Selfish greed, not because it was an injustice. My family came from Europe way after they were freed here. Yet they insist that we too owe reparations. If that's their logic, then their logic is based on a very racist fallacy. Which to my eyes is the very proof we needed to see that they have no argument other than one based on lies, hate, and deceit.
Overall it was something like 3% of Americans owned slaves, but if only 1/4 of southerners owned slaves, I think an argument can be made that the civil war was not only about slavery. Yet, thats the narrative.
 
Overall it was something like 3% of Americans owned slaves, but if only 1/4 of southerners owned slaves, I think an argument can be made that the civil war was not only about slavery. Yet, thats the narrative.

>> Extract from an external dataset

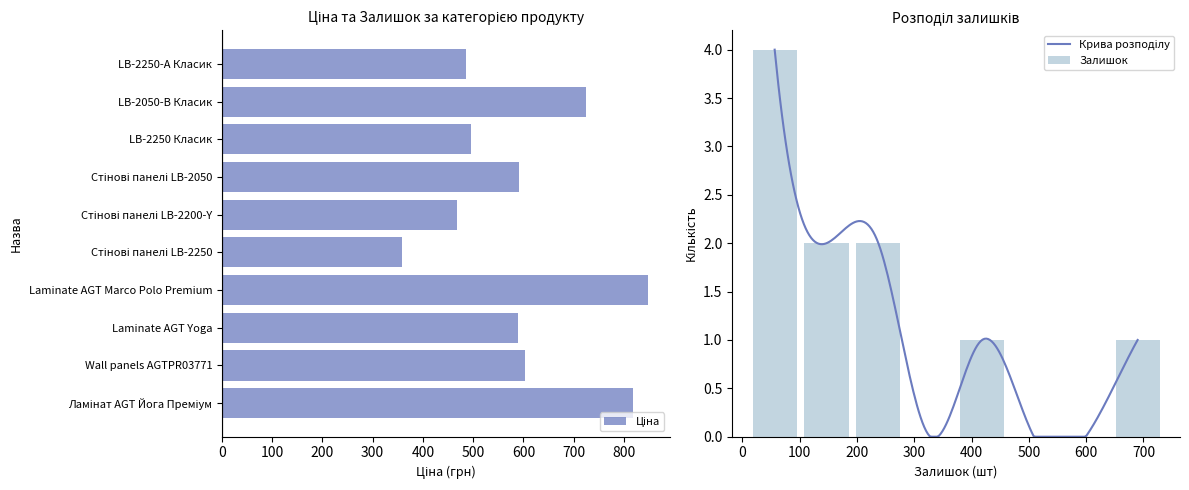

Rank the categories by value from lowest to highest.

Стінові панелі LB-2250, Стінові панелі LB-2200-Y, LB-2250-А Класик, LB-2250 Класик, Laminate AGT Yoga, Стінові панелі LB-2050, Wall panels AGTPR03771, LB-2050-В Класик, Ламінат AGT Йога Преміум, Laminate AGT Marco Polo Premium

The problem is when the states seceded, the "right" to own slaves was mentioned over and over, both in published and unpublished documents.
The Declaration of Causes of Seceding States

The declaration acts themselves usually do not mention slavery, but causes of the declaration in documents and speeches made by the governors almost always include maintaining slavery as a root cause. Where it gets ugly is that most Southerners did not own slaves, but they supported or accepted the practice, so even if the rich owned slaves and that was the published reason to go to war, it was accepted by the masses because of their financial ties to the practice.

And that gets into a real ugly argument among some, but one I support, which is slavery came down to simple economics. States right and slavery were secondary to making money and most Southerners made money directly or indirectly from slavery. The Lost Cause Myth turned it into a question of states' rights, steering it away from the root cause(s).